### WHAT TO PRODUCE
Write out the data word for word and omit every picture.

[Dataset entries]
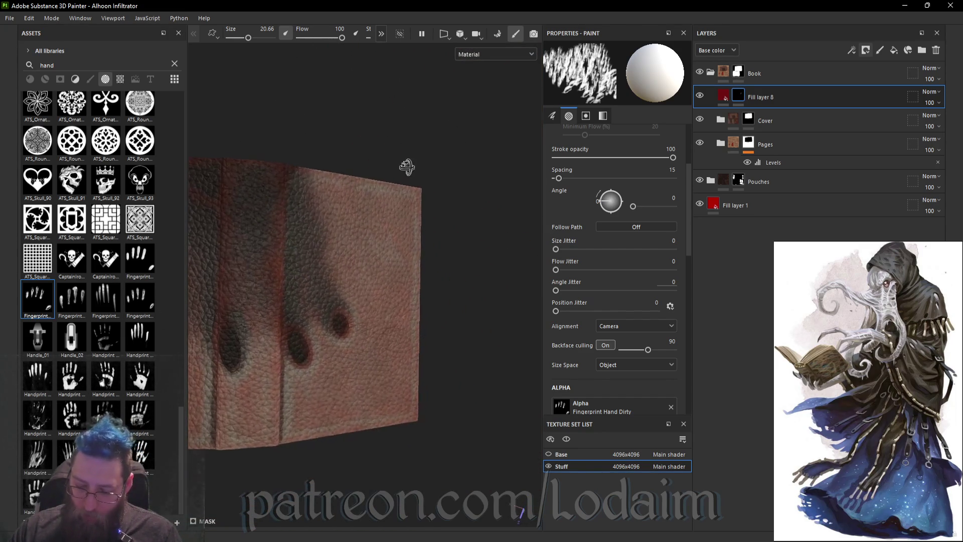
pyautogui.moveTo(362, 196)
pyautogui.keyDown('alt'); pyautogui.mouseDown()
pyautogui.moveTo(350, 190)
pyautogui.moveTo(348, 207)
pyautogui.mouseUp(); pyautogui.keyUp('alt')
pyautogui.press('ctrl+z')
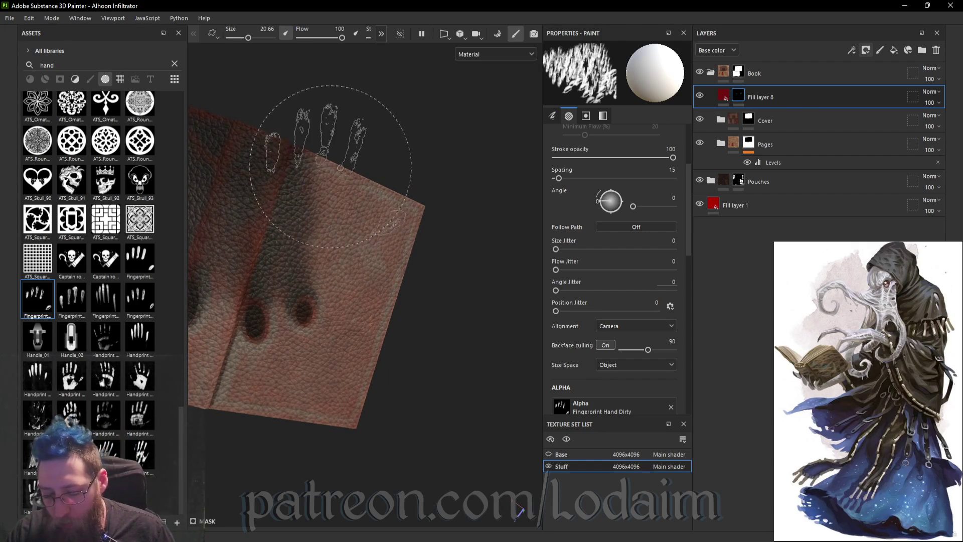
pyautogui.moveTo(331, 167)
pyautogui.keyDown('alt'); pyautogui.mouseDown()
pyautogui.moveTo(442, 236)
pyautogui.moveTo(387, 221)
pyautogui.moveTo(501, 267)
pyautogui.moveTo(427, 281)
pyautogui.moveTo(387, 301)
pyautogui.moveTo(468, 344)
pyautogui.moveTo(392, 226)
pyautogui.mouseUp(); pyautogui.keyUp('alt')
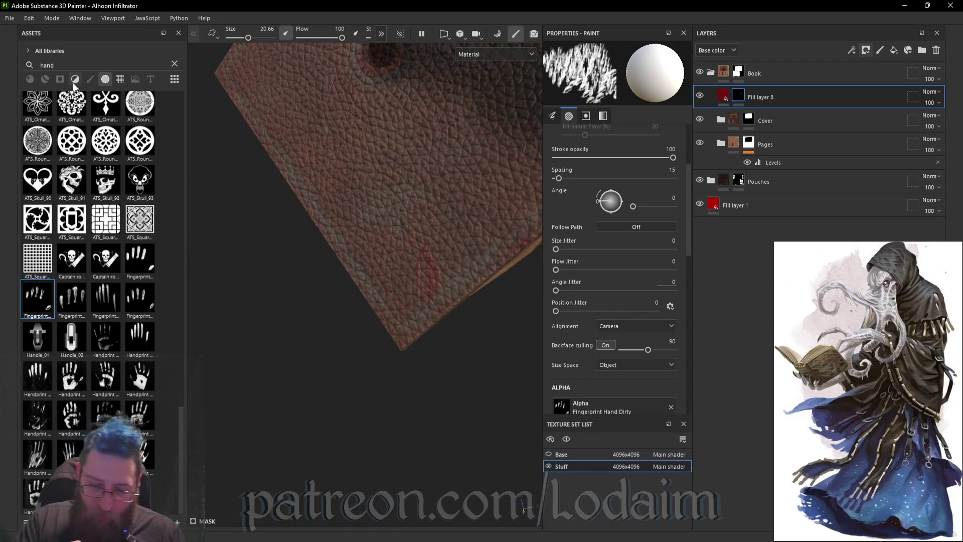
pyautogui.click(174, 63)
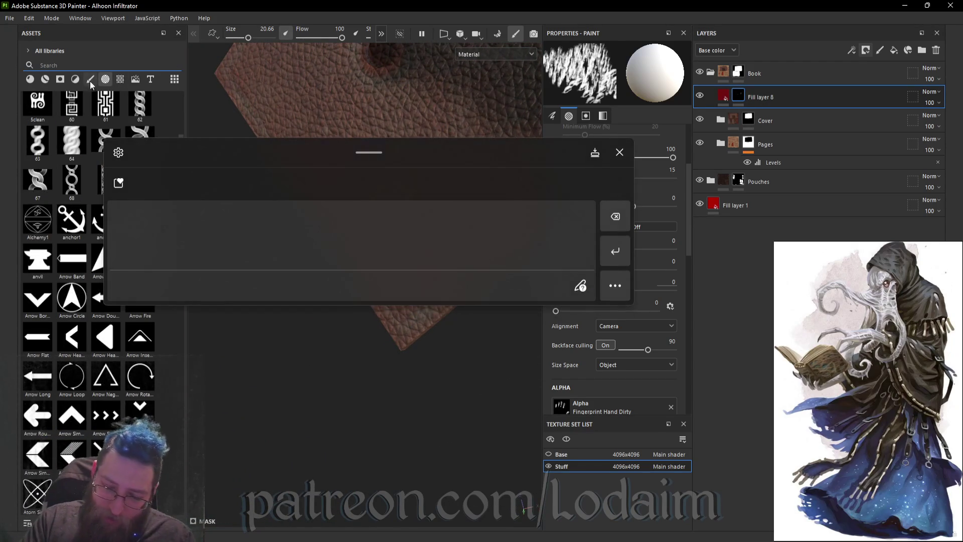
# - Choose the Cement 2 brush from the brush presets
pyautogui.click(90, 78)
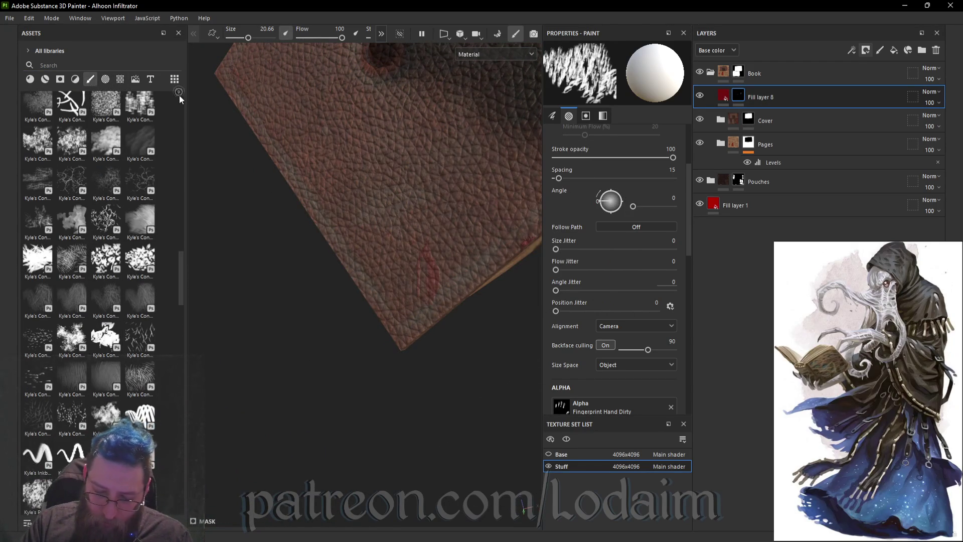
pyautogui.click(180, 93)
pyautogui.click(100, 303)
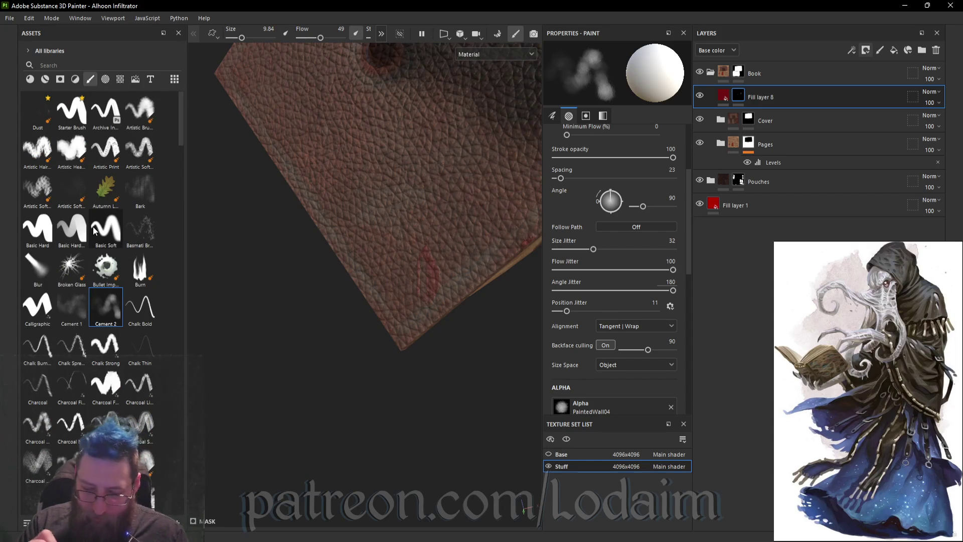
# - Shrink the brush to 3.58 and frame the book cover and pouches
pyautogui.scroll(3, 600, 167)
pyautogui.moveTo(586, 178); pyautogui.dragTo(582, 179)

### RESULT BELOW
pyautogui.moveTo(362, 196)
pyautogui.keyDown('alt'); pyautogui.mouseDown()
pyautogui.moveTo(350, 190)
pyautogui.moveTo(348, 207)
pyautogui.mouseUp(); pyautogui.keyUp('alt')
pyautogui.press('ctrl+z')
pyautogui.moveTo(331, 167)
pyautogui.keyDown('alt'); pyautogui.mouseDown()
pyautogui.moveTo(442, 236)
pyautogui.moveTo(387, 221)
pyautogui.moveTo(501, 267)
pyautogui.moveTo(427, 281)
pyautogui.moveTo(387, 301)
pyautogui.moveTo(468, 344)
pyautogui.moveTo(392, 226)
pyautogui.mouseUp(); pyautogui.keyUp('alt')
pyautogui.click(174, 63)
# - Choose the Cement 2 brush from the brush presets
pyautogui.click(90, 78)
pyautogui.click(180, 93)
pyautogui.click(100, 303)
# - Shrink the brush to 3.58 and frame the book cover and pouches
pyautogui.scroll(3, 600, 167)
pyautogui.moveTo(586, 178); pyautogui.dragTo(582, 179)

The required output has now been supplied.